The filling flavours range from plain, to strawberry, blueberry, lemon cream, caramel, condensed milk, and just about anything else delicious and freezer-treat-friendly. Some have wafers or large rectangles of jelly as bases, as well, which adds some more texture to the treat. The cheescakey inside itself is probably closest to vanilla cheesecake, though with a little less obvious flavour, so that it is left to the filling to provide the sweet taste.

My absolute favourite kind of sirok would have to be the Kartoshka variety. See, there's this one Russian confection that at first may appear to look almost like a potato, called a kartoshka. Of course, when you bite into it, you find that it had actually was a core of some sort of chocolate-and-pine-nut filling surrounded by a marzipan "potato skin". This was adapted into a sirok by taking that filling, and modifying it a little bit so that it would be better suited to sirok-handling conditions. The resulting taste is like an odd, pasty sort of creamy, but in a good way. It feels like it should, by the power of your saliva, dissolve in your mouth like a bit of ice cream might, but it doesn't, and you are left with this bloblet of chocolate-but-different to suckle on and bite and coax chocolatey goodness out of. But of course, what substitute are words for taste?

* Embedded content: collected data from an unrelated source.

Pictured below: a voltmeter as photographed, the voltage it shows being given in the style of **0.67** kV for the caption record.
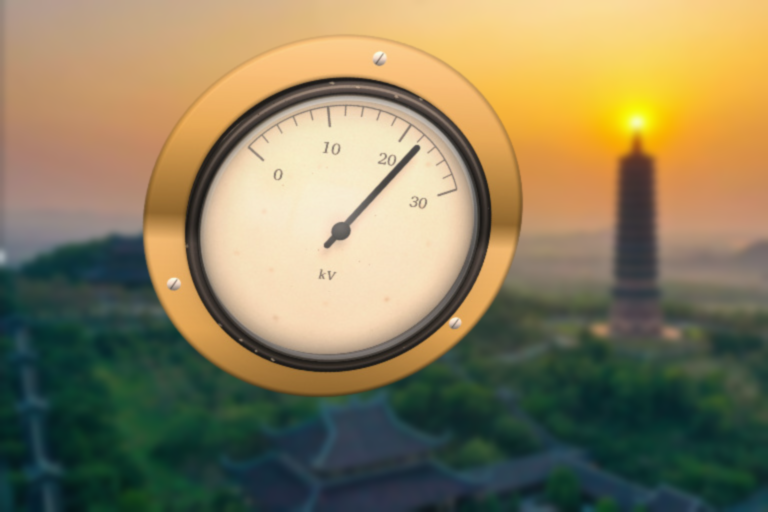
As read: **22** kV
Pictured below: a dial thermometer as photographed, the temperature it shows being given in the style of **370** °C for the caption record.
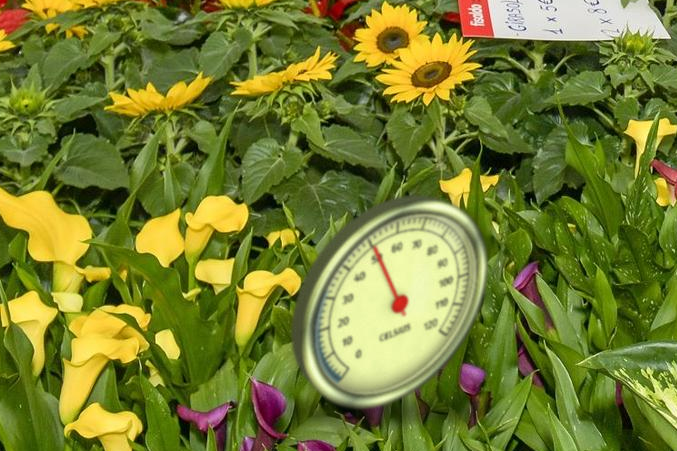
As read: **50** °C
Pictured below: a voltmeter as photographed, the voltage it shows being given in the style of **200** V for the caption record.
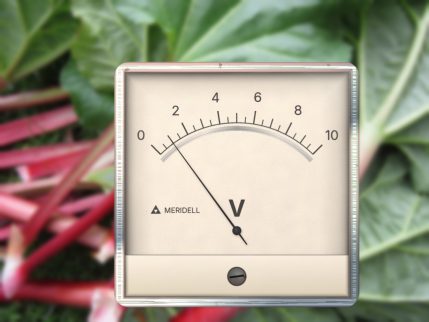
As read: **1** V
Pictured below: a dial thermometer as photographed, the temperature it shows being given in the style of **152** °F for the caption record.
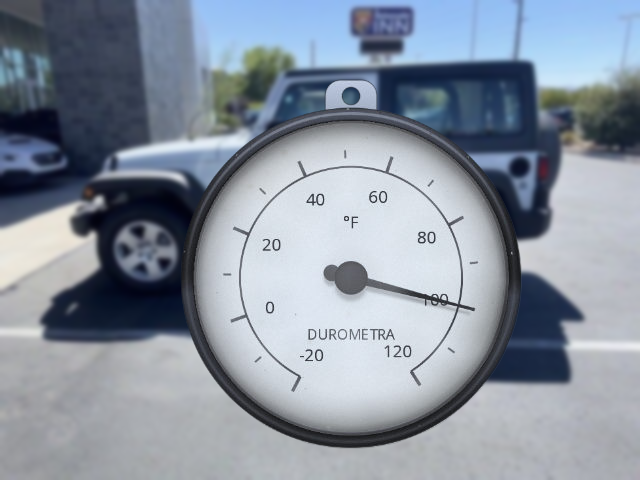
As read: **100** °F
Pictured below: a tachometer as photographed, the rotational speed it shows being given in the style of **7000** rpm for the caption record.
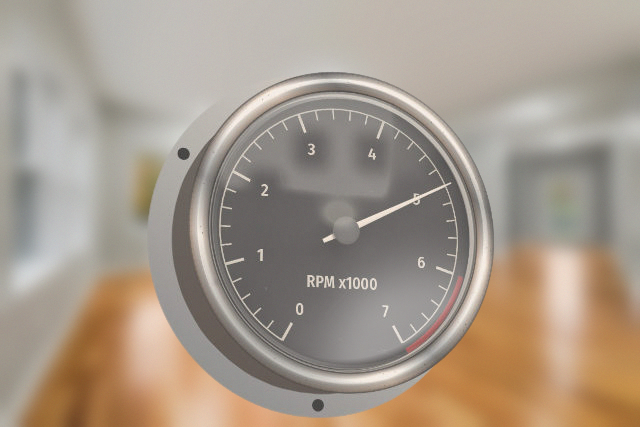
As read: **5000** rpm
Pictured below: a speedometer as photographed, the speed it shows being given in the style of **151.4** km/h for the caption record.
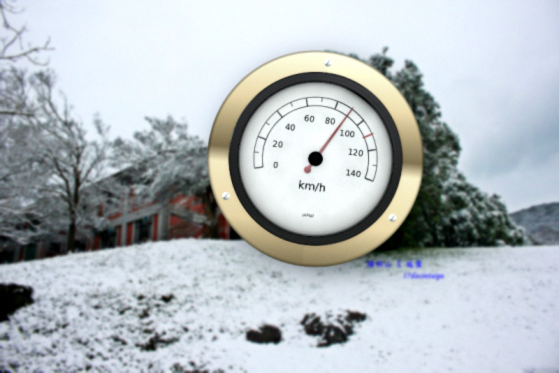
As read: **90** km/h
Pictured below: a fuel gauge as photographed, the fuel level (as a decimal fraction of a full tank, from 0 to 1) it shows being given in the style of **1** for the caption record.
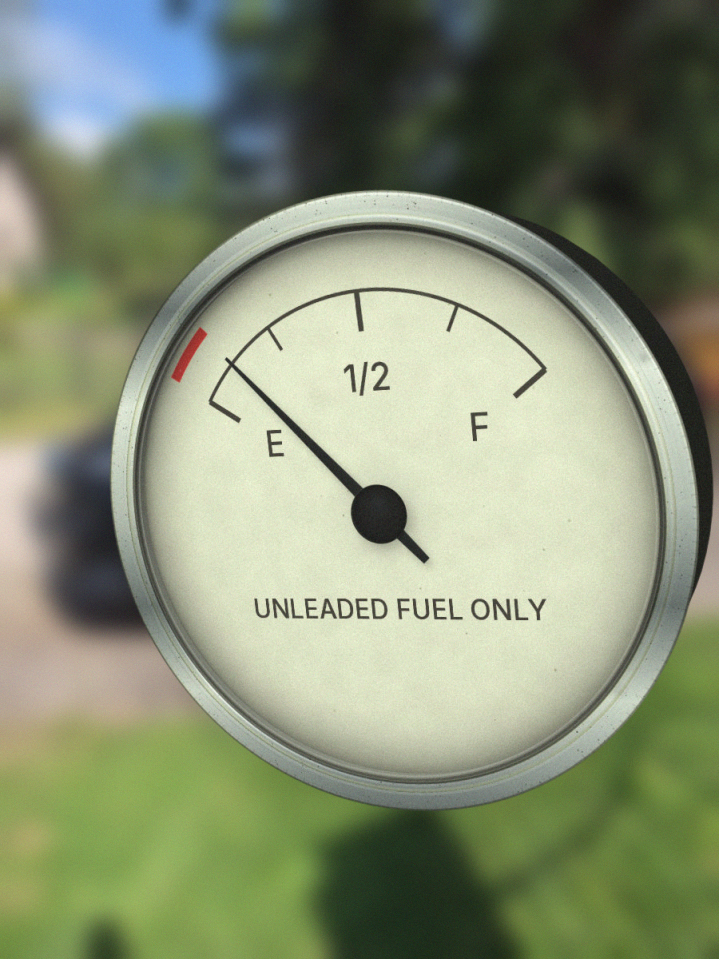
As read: **0.125**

The most common exporter of these amazing treats is Rostagroexport, though there could be other brands as well, depending on region and store chain. Being a Slavic treat, they can very likely be found at Eastern European specialty stores near you, such as Starsky. Try asking your neighbourhood quirky Polish kid. Swing by often, though, and learn which ones you like quickly: they run out fast, because this deliciousness can't be kept a secret. And see if you don't end up liking any of the other ethnic items at the store—I can personally vouch for the various brands of cookies that line the shelves, and my hardcore Russian parents really praise the delicatessen.

Sirok is, as you may have guessed, a romanization—in Russian, it is сырок. By Russian pluralization, сырок becomes сырки, which in Latin letters would be written as 'sirki'; 'siroks' would be incorrect. But English is weird with its word assimilation habits, so it doesn't matter too much.